Monday, September 15, 2014

Unbelievable!ISIS Making More Than $3 Million A Day From Oil Smuggling, Theft And Prostitution



 

Analysts also say that the group gets revenue from extortion payments, ransom from kidnapped hostages, and outright theft of all manner of materials from the towns the Islamic State group has seized.See details below...

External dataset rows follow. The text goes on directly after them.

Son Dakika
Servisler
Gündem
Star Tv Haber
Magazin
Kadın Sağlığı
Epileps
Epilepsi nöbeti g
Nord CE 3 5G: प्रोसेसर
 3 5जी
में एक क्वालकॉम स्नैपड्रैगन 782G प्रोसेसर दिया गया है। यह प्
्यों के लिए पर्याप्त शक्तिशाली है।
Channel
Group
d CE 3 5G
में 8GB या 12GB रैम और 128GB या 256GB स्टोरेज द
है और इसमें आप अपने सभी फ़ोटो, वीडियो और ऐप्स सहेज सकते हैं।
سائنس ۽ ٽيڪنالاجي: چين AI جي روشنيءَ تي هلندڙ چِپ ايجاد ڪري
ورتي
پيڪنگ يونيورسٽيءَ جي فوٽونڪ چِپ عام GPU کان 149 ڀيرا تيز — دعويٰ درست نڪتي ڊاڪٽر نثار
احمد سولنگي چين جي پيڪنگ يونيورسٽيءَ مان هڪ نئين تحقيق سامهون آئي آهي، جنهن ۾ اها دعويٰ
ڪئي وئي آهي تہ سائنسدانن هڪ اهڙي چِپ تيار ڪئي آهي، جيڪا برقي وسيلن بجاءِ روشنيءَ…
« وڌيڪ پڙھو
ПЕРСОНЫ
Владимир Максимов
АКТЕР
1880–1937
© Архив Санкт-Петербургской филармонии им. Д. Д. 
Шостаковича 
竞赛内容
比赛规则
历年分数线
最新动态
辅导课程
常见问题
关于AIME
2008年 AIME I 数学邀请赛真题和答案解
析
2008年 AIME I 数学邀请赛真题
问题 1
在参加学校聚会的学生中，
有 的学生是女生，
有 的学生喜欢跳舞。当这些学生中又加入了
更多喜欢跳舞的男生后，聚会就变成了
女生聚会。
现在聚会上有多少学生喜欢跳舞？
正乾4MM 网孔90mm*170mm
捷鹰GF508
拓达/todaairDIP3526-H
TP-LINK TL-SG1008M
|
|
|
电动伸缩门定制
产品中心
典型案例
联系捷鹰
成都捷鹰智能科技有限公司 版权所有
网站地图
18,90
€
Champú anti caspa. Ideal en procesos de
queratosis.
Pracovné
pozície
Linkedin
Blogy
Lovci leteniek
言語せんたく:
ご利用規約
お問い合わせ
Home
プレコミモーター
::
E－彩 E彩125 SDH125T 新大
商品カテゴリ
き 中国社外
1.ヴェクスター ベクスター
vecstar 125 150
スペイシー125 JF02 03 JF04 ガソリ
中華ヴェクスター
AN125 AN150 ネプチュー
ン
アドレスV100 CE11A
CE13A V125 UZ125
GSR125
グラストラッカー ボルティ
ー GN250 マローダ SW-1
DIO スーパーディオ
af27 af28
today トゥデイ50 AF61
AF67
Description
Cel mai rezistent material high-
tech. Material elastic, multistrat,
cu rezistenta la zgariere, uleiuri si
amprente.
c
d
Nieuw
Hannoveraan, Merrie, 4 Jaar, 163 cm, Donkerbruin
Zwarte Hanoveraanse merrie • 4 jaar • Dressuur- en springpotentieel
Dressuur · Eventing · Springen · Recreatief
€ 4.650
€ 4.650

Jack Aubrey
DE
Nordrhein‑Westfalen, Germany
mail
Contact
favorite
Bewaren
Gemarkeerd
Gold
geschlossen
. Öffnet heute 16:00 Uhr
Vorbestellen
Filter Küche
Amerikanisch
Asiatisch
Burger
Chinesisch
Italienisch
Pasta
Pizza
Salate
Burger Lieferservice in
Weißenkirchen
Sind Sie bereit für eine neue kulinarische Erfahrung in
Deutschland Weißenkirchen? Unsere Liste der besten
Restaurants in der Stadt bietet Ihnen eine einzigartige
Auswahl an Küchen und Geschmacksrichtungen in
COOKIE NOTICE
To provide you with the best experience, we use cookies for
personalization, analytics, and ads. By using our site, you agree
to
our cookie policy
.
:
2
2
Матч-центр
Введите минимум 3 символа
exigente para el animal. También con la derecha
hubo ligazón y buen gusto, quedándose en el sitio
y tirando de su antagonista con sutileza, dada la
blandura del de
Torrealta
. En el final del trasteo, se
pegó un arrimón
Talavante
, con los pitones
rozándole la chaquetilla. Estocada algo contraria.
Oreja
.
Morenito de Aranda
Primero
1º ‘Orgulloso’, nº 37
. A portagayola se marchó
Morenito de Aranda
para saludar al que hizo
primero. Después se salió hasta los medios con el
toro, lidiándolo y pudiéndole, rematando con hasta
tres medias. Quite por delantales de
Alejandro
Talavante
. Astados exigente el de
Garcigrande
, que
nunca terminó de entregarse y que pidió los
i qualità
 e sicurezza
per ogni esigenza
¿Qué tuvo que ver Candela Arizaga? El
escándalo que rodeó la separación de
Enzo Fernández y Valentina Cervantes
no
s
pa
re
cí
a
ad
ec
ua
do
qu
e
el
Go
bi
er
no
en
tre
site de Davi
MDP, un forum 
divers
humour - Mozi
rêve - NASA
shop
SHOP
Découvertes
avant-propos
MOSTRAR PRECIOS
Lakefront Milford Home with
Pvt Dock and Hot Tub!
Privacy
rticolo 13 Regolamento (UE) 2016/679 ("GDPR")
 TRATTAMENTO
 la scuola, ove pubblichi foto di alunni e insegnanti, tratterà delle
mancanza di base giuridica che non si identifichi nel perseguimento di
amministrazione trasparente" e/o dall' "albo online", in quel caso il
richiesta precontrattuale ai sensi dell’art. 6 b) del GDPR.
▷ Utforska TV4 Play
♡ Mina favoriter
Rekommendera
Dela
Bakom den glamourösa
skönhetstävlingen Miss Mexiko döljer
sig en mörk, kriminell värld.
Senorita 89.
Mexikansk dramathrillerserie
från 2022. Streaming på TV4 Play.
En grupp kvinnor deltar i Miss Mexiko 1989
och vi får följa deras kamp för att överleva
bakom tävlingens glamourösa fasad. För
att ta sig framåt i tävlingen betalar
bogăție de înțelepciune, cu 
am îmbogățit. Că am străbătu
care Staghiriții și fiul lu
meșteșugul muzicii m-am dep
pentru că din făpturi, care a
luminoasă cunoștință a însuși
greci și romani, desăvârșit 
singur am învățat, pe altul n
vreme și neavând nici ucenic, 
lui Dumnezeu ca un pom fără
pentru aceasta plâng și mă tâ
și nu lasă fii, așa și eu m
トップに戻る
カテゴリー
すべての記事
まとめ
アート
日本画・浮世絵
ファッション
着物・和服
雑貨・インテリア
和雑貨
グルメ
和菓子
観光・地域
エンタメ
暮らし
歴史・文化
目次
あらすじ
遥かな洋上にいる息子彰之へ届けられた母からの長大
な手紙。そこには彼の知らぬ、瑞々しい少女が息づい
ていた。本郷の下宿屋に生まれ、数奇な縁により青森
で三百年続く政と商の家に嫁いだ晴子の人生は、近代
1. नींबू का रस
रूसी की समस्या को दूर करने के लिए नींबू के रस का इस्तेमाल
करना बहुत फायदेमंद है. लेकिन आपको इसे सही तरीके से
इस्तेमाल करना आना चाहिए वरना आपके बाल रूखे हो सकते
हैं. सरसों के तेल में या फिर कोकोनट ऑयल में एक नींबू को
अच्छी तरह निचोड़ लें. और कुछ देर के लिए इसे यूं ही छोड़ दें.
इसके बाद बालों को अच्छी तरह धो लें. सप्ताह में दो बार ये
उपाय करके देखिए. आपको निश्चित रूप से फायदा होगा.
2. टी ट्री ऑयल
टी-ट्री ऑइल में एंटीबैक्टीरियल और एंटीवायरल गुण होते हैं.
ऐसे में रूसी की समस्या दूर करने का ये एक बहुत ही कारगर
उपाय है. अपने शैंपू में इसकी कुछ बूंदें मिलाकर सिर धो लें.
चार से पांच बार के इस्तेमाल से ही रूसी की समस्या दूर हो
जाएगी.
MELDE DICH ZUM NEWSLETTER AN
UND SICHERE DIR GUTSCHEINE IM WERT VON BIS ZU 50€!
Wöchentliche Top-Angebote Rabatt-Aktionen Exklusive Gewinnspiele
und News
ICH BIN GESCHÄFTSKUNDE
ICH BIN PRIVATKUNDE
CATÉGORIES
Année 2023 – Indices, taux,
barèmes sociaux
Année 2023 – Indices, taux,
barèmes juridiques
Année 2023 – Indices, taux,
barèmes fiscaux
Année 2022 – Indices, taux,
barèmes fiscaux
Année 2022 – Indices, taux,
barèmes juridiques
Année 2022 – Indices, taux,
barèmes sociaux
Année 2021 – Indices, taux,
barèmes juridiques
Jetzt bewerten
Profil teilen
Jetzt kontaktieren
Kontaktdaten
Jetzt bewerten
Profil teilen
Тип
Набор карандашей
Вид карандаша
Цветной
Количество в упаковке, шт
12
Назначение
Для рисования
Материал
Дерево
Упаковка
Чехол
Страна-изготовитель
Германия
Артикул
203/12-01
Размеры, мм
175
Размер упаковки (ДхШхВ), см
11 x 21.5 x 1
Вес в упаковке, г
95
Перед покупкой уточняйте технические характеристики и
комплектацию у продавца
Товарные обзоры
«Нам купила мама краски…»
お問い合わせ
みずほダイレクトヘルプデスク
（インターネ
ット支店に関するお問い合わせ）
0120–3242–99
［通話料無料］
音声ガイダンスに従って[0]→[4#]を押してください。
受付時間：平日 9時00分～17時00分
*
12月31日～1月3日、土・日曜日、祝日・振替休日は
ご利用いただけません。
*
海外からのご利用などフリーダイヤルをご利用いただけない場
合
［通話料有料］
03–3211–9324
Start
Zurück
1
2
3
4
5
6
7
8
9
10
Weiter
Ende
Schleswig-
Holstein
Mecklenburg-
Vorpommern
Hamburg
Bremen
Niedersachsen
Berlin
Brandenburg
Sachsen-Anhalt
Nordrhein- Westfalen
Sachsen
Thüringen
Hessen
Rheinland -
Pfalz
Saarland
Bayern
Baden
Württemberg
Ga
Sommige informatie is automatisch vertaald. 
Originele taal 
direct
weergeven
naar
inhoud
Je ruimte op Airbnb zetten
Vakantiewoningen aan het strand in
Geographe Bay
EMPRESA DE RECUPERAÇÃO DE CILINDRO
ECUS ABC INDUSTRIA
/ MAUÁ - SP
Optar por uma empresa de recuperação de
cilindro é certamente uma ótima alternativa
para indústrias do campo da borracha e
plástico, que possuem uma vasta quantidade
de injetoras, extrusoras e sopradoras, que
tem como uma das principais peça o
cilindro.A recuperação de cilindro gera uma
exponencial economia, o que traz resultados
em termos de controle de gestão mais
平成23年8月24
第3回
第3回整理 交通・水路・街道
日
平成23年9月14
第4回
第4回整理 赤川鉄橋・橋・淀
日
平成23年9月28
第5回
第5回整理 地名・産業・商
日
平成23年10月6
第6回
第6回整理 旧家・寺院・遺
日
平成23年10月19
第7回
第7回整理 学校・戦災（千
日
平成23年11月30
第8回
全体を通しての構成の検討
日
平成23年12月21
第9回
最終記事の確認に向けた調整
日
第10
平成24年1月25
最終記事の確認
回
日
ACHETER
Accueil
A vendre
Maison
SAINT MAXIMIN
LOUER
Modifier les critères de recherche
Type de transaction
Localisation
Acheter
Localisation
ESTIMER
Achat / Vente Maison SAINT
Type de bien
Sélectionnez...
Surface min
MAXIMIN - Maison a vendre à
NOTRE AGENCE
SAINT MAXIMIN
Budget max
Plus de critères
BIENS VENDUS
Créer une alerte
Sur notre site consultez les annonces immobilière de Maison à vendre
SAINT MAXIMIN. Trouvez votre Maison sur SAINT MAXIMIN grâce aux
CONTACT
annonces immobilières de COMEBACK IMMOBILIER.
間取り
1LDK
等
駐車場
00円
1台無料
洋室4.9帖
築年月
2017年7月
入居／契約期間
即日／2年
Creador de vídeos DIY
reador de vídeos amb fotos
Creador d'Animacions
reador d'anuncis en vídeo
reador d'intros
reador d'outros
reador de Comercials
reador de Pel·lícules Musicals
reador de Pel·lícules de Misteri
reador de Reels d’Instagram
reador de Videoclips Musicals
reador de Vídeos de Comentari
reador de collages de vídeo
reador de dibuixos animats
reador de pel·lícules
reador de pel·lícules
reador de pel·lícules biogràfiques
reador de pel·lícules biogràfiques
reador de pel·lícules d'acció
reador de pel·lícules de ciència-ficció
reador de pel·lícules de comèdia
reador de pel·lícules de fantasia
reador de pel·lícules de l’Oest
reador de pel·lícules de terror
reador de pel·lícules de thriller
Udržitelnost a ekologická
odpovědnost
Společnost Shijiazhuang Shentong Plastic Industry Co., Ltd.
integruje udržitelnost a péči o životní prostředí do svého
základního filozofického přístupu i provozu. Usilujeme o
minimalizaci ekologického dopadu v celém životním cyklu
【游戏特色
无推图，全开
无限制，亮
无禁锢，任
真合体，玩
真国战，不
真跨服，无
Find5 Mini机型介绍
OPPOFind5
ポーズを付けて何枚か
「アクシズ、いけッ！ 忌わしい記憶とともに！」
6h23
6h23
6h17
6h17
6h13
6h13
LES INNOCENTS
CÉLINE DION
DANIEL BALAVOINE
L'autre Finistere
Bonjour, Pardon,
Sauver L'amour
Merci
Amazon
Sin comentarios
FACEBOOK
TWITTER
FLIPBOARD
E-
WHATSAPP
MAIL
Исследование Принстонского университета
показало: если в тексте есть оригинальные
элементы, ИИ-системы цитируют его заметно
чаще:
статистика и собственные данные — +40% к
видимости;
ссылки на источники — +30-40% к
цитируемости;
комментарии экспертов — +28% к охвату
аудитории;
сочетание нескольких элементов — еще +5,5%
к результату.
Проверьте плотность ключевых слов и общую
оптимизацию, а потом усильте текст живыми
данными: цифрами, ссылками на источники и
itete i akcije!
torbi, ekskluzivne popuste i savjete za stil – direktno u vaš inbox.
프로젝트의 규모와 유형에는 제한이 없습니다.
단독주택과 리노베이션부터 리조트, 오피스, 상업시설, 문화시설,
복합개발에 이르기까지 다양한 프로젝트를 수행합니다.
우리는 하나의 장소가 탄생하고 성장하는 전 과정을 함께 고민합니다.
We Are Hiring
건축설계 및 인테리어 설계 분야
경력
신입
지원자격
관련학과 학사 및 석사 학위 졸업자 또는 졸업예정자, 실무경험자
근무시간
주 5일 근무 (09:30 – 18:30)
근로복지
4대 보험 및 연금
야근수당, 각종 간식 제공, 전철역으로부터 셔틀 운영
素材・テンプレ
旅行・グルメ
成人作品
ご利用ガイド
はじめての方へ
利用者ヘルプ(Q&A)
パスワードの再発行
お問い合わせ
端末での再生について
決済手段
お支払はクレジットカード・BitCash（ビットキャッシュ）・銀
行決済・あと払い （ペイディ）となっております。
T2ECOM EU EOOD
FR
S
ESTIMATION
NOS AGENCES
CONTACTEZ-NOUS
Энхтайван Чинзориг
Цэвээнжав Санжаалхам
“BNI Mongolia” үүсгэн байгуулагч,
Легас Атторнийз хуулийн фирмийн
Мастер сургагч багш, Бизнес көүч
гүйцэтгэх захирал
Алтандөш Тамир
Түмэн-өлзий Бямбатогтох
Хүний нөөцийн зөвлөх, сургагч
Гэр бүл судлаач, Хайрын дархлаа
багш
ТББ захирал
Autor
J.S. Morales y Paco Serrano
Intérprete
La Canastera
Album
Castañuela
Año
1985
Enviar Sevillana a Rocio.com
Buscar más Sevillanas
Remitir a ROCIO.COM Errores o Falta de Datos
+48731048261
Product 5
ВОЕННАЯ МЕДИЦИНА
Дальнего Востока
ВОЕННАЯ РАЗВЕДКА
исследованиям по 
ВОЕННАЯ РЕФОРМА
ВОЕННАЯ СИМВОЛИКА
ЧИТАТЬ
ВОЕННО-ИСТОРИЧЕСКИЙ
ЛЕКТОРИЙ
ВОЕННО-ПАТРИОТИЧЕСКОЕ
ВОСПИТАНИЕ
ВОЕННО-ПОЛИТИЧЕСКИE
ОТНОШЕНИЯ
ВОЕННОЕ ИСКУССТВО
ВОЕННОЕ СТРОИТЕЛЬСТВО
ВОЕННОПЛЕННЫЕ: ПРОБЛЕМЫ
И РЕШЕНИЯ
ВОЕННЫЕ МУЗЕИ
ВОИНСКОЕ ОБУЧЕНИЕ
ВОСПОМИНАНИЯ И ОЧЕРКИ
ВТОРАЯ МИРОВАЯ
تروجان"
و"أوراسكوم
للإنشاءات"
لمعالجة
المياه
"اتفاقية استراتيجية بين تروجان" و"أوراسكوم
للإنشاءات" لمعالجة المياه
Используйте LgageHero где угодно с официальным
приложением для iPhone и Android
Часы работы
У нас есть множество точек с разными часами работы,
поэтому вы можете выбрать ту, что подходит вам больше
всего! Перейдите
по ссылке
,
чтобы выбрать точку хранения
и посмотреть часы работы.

U.S. intelligence officials and private experts reveal that Islamic state militants (ISIS) who once relied on wealthy Persian Gulf donors for money, have now become powerful financially, racking in more than $3 million a day from oil smuggling, human trafficking, theft and extortion.
According to a U.S. intelligence official, the extremist group’s resources exceed that “of any other terrorist group in history.”
Reports from analysts also says that ISIS has taken over large sections of Syria and Iraq, and controls as many as 11 oil fields in both countries.
“It is selling oil and other goods through generations-old smuggling networks under the noses of some of the same governments it is fighting: Kurdish-controlled northern Iraq, Turkey and Jordan.”
“There’s a lot of money to be made,” said Denise Natali, who worked in Kurdistan as an American aid official and is now a senior research fellow at National Defense University.
“The Kurds say they have made an attempt to close it down, but you pay off a border guard, you pay off somebody else and you get stuff through.”
A visiting fellow at the Brookings Institution’s Doha Center in Qatar, Luay al-Khatteeb, said: “The price ISIS fetches for its smuggled oil is discounted — $25 to $60 for a barrel of oil that normally sells for more than $100 — but its total profits from oil are exceeding $3 million a day.
The group also has earned hundreds of millions of dollars from smuggling antiquities out of Iraq to be sold in Turkey, Khatteeb said, and millions more from human trafficking by selling women and children as sex slaves.”
 Analysts also say that the group gets revenue from extortion payments, ransom from kidnapped hostages, and outright theft of all manner of materials from the towns the Islamic State group has seized.
“Its cash-raising activities resemble those of a Mafia-like organization,” a second U.S. intelligence official said, reflecting the assessment of his agency. “They are well-organized, systematic and (their actions are) enforced through intimidation and violence.”